━━ SOURCE MATERIAL
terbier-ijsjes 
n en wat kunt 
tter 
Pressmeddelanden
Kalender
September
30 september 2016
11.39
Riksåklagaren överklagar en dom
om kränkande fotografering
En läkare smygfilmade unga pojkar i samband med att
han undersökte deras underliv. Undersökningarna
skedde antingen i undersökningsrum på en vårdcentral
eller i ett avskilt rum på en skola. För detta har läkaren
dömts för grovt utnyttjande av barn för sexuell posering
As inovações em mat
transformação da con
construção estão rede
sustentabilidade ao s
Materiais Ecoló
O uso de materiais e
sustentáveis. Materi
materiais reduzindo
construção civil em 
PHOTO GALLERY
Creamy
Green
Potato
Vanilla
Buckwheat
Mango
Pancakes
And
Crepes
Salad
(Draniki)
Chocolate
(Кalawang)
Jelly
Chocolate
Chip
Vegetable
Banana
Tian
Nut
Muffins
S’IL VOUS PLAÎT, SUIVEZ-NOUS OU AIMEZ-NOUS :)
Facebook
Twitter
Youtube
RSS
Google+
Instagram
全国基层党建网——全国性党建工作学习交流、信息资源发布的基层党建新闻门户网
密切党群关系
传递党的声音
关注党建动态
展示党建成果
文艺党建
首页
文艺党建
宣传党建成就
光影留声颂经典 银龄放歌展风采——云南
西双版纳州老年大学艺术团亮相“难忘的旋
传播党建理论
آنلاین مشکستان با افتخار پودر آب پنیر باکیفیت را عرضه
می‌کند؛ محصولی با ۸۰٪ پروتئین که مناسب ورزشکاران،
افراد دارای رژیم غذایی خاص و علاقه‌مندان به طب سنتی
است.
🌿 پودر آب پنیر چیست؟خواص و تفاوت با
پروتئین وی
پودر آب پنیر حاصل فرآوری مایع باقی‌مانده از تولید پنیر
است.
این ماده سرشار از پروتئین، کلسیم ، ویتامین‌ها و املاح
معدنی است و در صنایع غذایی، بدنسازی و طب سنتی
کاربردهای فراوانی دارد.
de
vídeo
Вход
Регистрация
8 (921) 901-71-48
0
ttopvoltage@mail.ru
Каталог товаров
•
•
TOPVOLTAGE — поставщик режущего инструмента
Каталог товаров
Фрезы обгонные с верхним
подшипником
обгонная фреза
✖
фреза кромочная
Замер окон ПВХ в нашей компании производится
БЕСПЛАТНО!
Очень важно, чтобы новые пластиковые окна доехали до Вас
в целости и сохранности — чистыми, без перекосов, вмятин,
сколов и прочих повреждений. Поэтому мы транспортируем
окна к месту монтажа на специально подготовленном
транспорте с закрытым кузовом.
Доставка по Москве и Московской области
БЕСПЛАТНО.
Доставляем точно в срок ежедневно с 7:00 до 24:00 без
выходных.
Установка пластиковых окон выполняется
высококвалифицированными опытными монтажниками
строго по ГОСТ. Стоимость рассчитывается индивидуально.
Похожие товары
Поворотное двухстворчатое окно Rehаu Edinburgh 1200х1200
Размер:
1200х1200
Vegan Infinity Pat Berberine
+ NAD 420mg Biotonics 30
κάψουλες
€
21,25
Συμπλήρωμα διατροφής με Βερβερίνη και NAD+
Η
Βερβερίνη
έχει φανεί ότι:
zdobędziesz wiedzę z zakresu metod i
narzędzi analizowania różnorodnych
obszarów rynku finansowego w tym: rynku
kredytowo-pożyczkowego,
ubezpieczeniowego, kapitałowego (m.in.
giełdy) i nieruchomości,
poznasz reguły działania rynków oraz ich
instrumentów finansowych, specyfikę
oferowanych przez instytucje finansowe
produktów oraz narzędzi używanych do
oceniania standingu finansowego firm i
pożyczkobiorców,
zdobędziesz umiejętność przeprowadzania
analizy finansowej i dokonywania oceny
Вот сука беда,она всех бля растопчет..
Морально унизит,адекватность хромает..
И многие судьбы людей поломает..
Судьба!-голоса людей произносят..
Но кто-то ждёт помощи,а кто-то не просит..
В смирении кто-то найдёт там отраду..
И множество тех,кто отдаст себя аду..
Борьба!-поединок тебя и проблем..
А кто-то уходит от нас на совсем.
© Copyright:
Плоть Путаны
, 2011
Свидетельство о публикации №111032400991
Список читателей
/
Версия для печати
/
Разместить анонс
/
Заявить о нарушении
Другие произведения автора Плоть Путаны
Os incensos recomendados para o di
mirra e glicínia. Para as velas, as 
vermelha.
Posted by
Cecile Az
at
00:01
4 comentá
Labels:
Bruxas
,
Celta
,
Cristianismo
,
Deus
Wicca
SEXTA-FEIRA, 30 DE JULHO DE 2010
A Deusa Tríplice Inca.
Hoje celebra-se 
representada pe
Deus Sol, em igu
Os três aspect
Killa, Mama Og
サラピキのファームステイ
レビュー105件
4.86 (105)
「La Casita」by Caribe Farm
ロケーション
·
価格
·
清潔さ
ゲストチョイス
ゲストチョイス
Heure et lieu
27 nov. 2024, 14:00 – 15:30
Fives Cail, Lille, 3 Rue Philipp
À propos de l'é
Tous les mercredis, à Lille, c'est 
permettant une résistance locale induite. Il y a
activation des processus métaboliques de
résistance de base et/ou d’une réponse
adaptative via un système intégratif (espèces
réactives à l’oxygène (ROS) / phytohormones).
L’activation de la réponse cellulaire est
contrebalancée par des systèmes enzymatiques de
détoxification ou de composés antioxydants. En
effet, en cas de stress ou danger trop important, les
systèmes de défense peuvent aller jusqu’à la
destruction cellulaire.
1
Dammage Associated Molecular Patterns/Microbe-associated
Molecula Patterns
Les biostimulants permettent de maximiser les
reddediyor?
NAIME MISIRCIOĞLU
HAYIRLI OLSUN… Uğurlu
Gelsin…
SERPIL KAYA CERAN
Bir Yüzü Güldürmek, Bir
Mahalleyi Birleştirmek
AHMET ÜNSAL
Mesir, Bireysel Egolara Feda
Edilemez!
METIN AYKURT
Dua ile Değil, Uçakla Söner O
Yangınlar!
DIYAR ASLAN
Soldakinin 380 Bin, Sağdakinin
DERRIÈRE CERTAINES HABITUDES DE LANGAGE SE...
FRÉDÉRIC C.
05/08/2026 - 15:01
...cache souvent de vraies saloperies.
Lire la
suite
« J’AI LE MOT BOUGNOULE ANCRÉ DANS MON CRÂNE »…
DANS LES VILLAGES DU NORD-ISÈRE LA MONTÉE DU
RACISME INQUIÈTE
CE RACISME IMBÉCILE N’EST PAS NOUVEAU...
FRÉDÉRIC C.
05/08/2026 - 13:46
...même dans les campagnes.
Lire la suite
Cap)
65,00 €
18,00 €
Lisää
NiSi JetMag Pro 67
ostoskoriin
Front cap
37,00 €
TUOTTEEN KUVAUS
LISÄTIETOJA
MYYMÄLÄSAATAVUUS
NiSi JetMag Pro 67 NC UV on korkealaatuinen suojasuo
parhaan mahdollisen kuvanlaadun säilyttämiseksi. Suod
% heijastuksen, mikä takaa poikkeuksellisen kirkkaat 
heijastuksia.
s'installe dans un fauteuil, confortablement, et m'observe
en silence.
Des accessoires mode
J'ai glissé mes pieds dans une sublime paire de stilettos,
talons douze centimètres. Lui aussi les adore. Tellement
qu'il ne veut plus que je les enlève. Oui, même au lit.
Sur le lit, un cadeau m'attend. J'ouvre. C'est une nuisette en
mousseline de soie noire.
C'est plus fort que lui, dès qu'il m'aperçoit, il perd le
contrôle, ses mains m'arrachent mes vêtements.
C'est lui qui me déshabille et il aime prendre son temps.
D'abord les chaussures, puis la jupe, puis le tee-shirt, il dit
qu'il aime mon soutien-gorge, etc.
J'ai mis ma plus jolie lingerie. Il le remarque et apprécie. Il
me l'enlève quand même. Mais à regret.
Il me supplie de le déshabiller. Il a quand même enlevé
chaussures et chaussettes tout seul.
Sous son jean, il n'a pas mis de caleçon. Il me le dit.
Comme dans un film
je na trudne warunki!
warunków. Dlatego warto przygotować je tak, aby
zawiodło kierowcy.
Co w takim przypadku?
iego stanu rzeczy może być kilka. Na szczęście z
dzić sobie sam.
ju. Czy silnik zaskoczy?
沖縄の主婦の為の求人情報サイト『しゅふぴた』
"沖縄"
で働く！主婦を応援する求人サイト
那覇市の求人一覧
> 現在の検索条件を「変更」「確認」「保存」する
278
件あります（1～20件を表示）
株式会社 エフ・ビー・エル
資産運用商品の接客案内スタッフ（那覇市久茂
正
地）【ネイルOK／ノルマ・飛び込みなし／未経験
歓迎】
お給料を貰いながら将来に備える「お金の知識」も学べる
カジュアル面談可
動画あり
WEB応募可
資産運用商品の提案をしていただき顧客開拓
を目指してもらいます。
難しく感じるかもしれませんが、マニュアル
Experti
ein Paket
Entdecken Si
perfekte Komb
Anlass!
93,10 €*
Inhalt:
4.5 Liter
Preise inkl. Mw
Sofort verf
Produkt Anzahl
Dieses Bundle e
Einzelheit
━━━━
Please return every line of the records that contains the word "systèmes".

**RESULT:**
contrebalancée par des systèmes enzymatiques de
systèmes de défense peuvent aller jusqu’à la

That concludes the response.